▶ [WORK REQUEST] Give again the line that contains "(520, 786) none -> [267,1082,284,1091] file" and every line after it to the end of the records. Keep them exactly as they are and add nothing.

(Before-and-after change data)
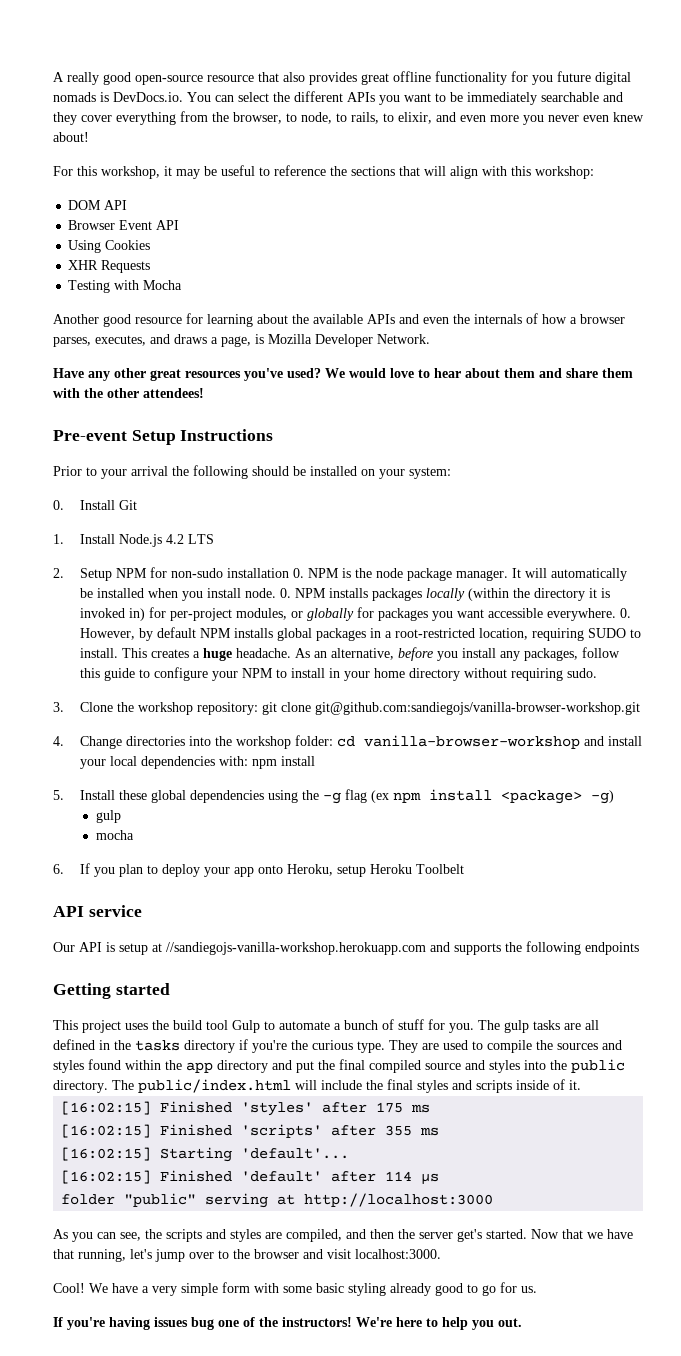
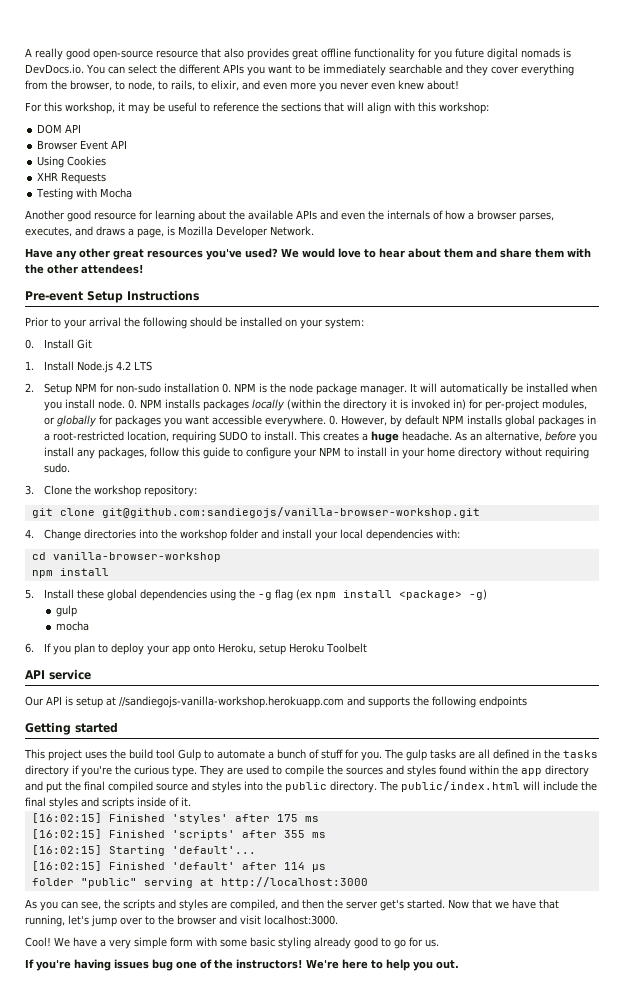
(259, 708) none -> (198, 491) //
[295,735,581,749] folder: cd vanilla-browser-workshop -> [230,529,260,539] folder
(249, 761) none -> [31,552,221,562] // cd vanilla-browser-workshop //

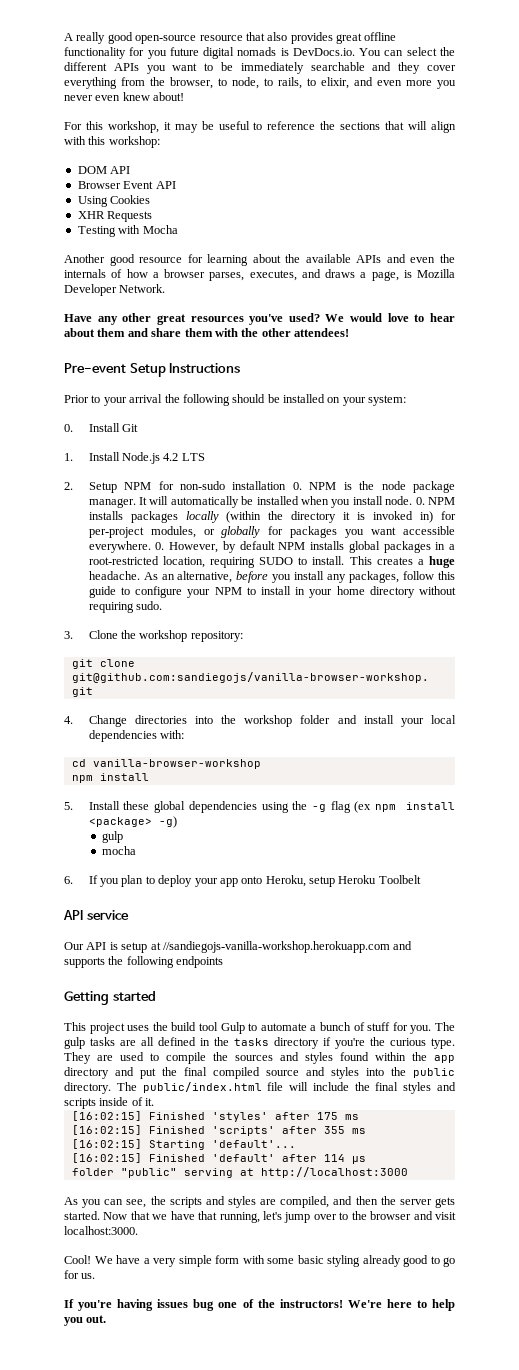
(520, 786) none -> [267,1082,284,1091] file
[380,899,404,911] get's -> [435,1197,456,1208] gets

▶ [THE COMPLETED TASK]
(520, 786) none -> [267,1082,284,1091] file
[380,899,404,911] get's -> [435,1197,456,1208] gets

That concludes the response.